Sore itu perpustakaan sepi dan Ichigo Kurosaki tidak bisa lebih senang lagi. Ada ratusan halaman yang perlu dia baca untuk ujian semester. Profesor Unohana tidak pernah setengah-setengah. Ujian beliau selalu yang tersulit. Tingkat kelulusan di kelasnya kira-kira hanya 40% - Ichigo tidak mau – tidak mau sama sekali – mengulang kelas Profesor Unohana untuk tahun depan. Satu semester saja sudah lebih dari cukup untuk Ichigo. Memang Profesor Unohana adalah salah satu dari sedikit dosen terbaik di Universitas, Ichigo sendiri mengakui keahlian beliau, tapi jujur saja, Ichigo lebih memilih kehidupan damai di Universitas, terima kasih.

Di jendela tampak semburat oranye yang menandakan matahari sebentar lagi terbenam. Bagi kebanyakan orang mungkin pemandangan itu sangat indah mereka bisa memandang berjam-jam tapi Ichigo tidak bisa peduli, di depannya terhampar formula kimia yang perlu diingat sampai akhir bulan. Alis Ichigo berkerut menjadi satu dan keringat mulai menetes, meski sore itu bisa dibilang sejuk. Ah, andai saja Ishida ada di waktu seperti ini. Sayangnya yang bersangkutan lebih memilih menonton fashion show daripada belajar. Temannya satu itu sepertinya salah jurusan.

Ichigo mendengar kursi di depannya ditarik dengan pelan. Dari sudut matanya dia melihat seorang anak perempuan berambut hitam kebiruan duduk di hadapannya. Dia memakai summer dress berwarna putih. Dari tas besarnya yang berwarna ungu dia mengeluarkan sebuah buku sketsa, tempat pensil, kuas – ah, anak jurusan seni, pikir Ichigo. Jurusan Seni memang gedungnya terletak paling dekat dengan perpustakaan dan banyak anak seni yang sering berkumpul disini. Mata Ichigo beralih ke barang-barang yang baru dikeluarkan. Di tempat pensilnya yang besar (dua kali lipat besar tempat pensil Ichigo) tertulis nama dengan spidol hitam dan huruf super besar: KUCHIKI RUKIA.

Walau nama "Rukia" sama sekali tidak membunyikan lonceng di kepala Ichigo, lain halnya dengan nama "Kuchiki". Sepertinya dia sering mendengar nama tersebut, hanya saja kali ini dia tidak ingat. Formula kimia Profesor Unohana telah sukses menghapus 10% memori Ichigo.

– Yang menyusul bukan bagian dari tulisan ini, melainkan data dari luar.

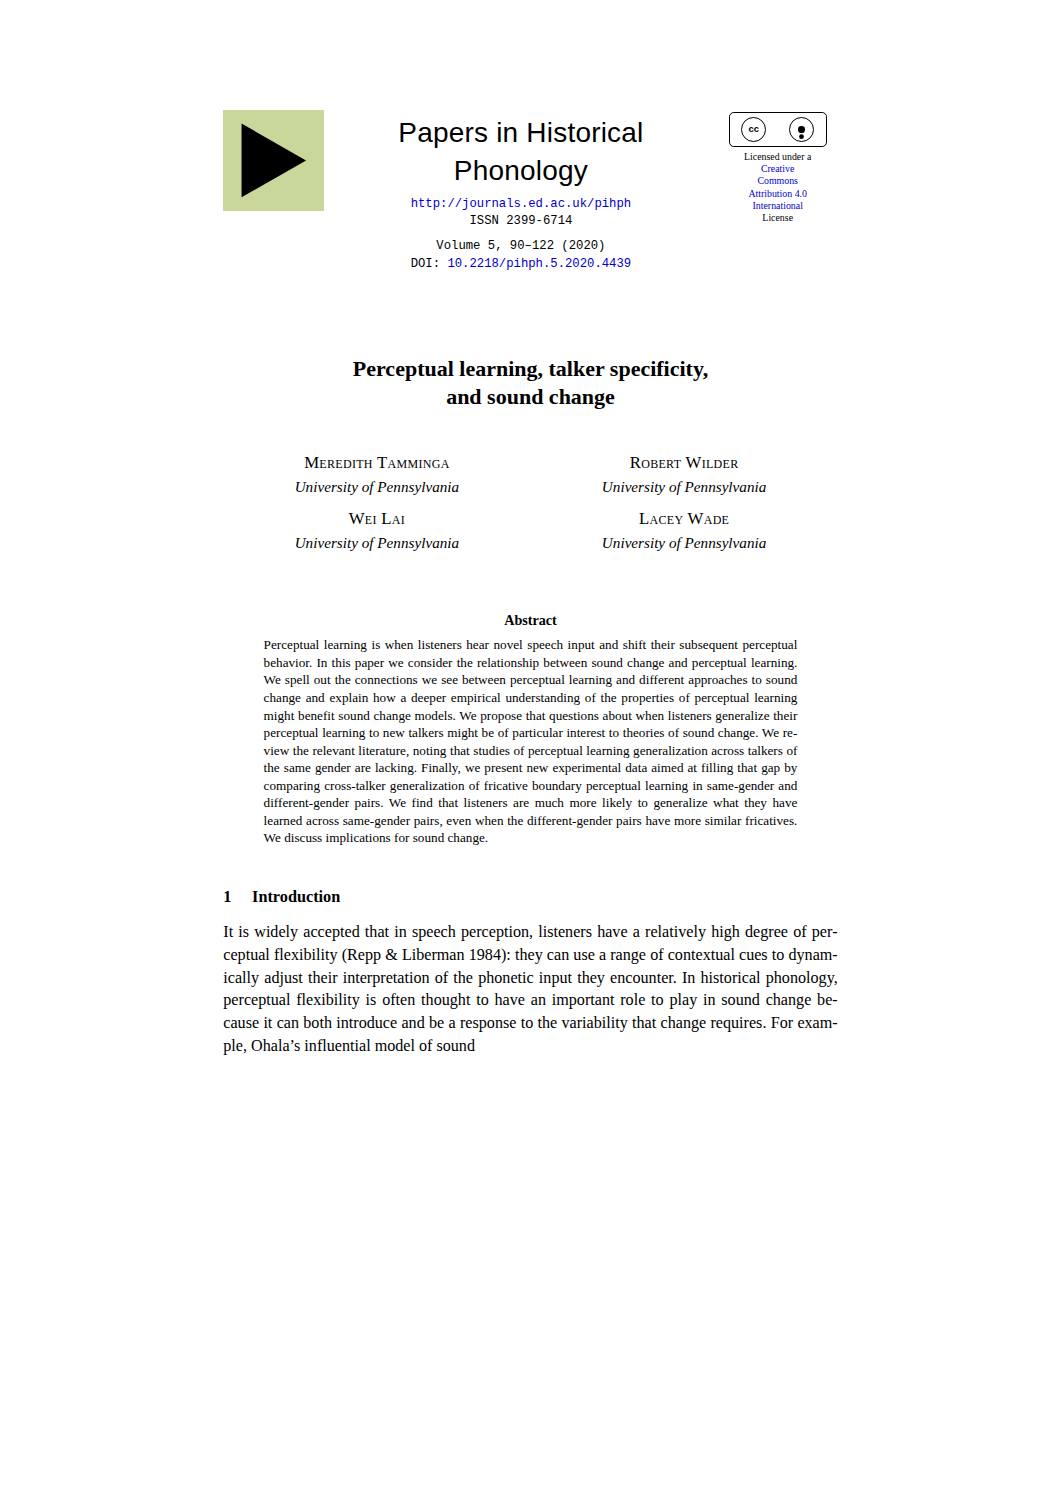Papers in Historical Phonology
http://journals.ed.ac.uk/pihph
ISSN 2399-6714 Volume 5, 90–122 (2020) DOI: 10.2218/pihph.5.2020.4439
cc
Licensed under a
Creative
Commons
Attribution 4.0
International
License
Perceptual learning, talker specificity,
and sound change
| Meredith Tamminga | Robert Wilder |
| University of Pennsylvania | University of Pennsylvania |
| Wei Lai | Lacey Wade |
| University of Pennsylvania | University of Pennsylvania |
Abstract
Perceptual learning is when listeners hear novel speech input and shift their subsequent perceptual behavior. In this paper we consider the relationship between sound change and perceptual learning. We spell out the connections we see between perceptual learning and different approaches to sound change and explain how a deeper empirical understanding of the properties of perceptual learning might benefit sound change models. We propose that questions about when listeners generalize their perceptual learning to new talkers might be of particular interest to theories of sound change. We review the relevant literature, noting that studies of perceptual learning generalization across talkers of the same gender are lacking. Finally, we present new experimental data aimed at filling that gap by comparing cross-talker generalization of fricative boundary perceptual learning in same-gender and different-gender pairs. We find that listeners are much more likely to generalize what they have learned across same-gender pairs, even when the different-gender pairs have more similar fricatives. We discuss implications for sound change.
1 Introduction
It is widely accepted that in speech perception, listeners have a relatively high degree of perceptual flexibility (Repp & Liberman 1984): they can use a range of contextual cues to dynamically adjust their interpretation of the phonetic input they encounter. In historical phonology, perceptual flexibility is often thought to have an important role to play in sound change because it can both introduce and be a response to the variability that change requires. For example, Ohala’s influential model of sound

Dari suara goresan pensil, sepertinya Rukia mulai menggambar sesuatu. Ichigo tertarik untuk melihat, tapi sepertinya itu agak tidak sopan, belum lagi dia masih punya formula kimia untuk dihapal. Beberapa menit berlalu, Ichigo mendengar Rukia berdesis pelan- sepertinya sketsanya tidak berjalan seperti yang diinginkan?

"...tidak, tidak begini, Chappy harusnya lebih bulat...," desis Rukia pelan, sangat pelan, sehingga Ichigo hanya mendengar kata "Chappy".

...Chappy?

Kartun yang sering ditonton Yuzu dan Karin sewaktu mereka masih berusia 5 tahun?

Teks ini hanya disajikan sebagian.